Body or hand keypoint data
● ● ● ● ●

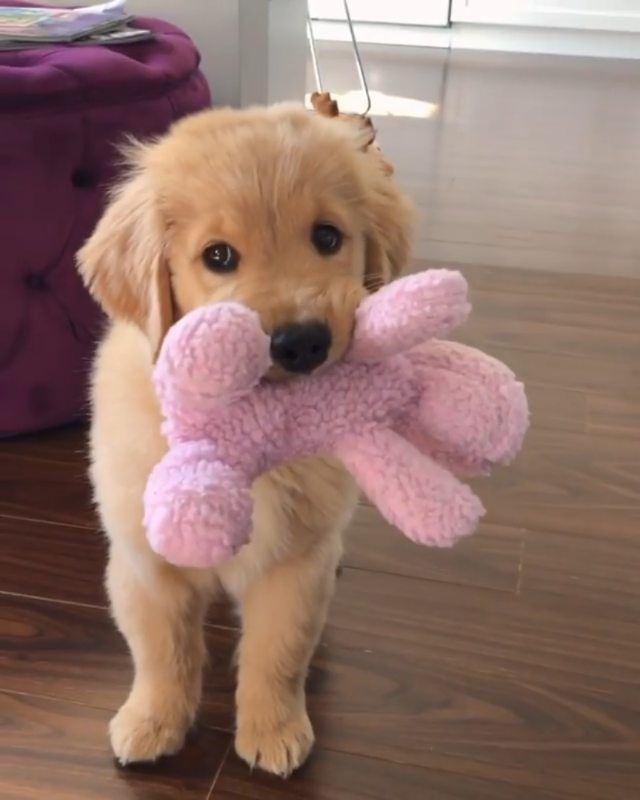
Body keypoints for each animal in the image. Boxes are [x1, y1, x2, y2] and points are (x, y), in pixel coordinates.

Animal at [77, 101, 416, 776]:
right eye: (219, 256)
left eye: (328, 238)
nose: (303, 342)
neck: (248, 422)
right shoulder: (144, 562)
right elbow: (161, 652)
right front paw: (153, 720)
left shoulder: (295, 565)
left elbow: (276, 654)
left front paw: (273, 728)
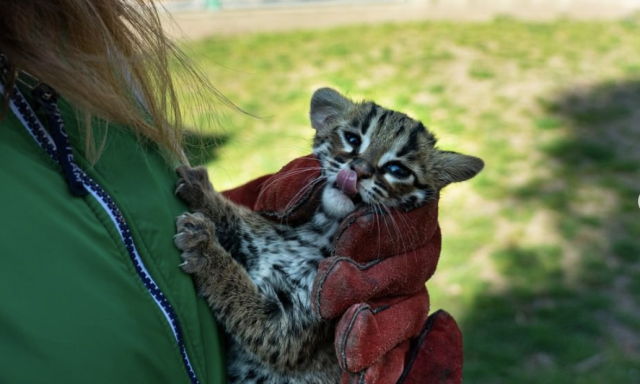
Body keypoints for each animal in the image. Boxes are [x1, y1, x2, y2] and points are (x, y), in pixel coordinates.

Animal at [172, 88, 482, 384]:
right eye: (352, 139)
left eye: (397, 169)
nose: (358, 170)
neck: (321, 228)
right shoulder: (259, 239)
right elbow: (237, 220)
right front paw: (201, 192)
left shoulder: (286, 328)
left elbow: (237, 290)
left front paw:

● ● ● ● ●

## Aim of the exercise
Leaving the pictures aside, repeat the data above exactly.

## Exercise result
Body keypoints for each animal in the image. Boxes are [x1, y1, x2, y2] and points are (x, y), in pixel coordinates.

Animal at [77, 101, 416, 776]:
right eye: (219, 256)
left eye: (328, 238)
nose: (303, 342)
neck: (248, 422)
right shoulder: (144, 562)
right elbow: (161, 652)
right front paw: (153, 720)
left shoulder: (295, 565)
left elbow: (276, 654)
left front paw: (273, 728)
Body keypoints for each animal in the image. Boxes are [x1, y1, x2, y2] and points are (x, y), in pixel coordinates.

Animal at [172, 88, 482, 384]:
right eye: (352, 139)
left eye: (397, 169)
nose: (358, 170)
neck: (321, 228)
right shoulder: (259, 239)
right elbow: (237, 220)
right front paw: (201, 192)
left shoulder: (286, 328)
left elbow: (237, 290)
left front paw:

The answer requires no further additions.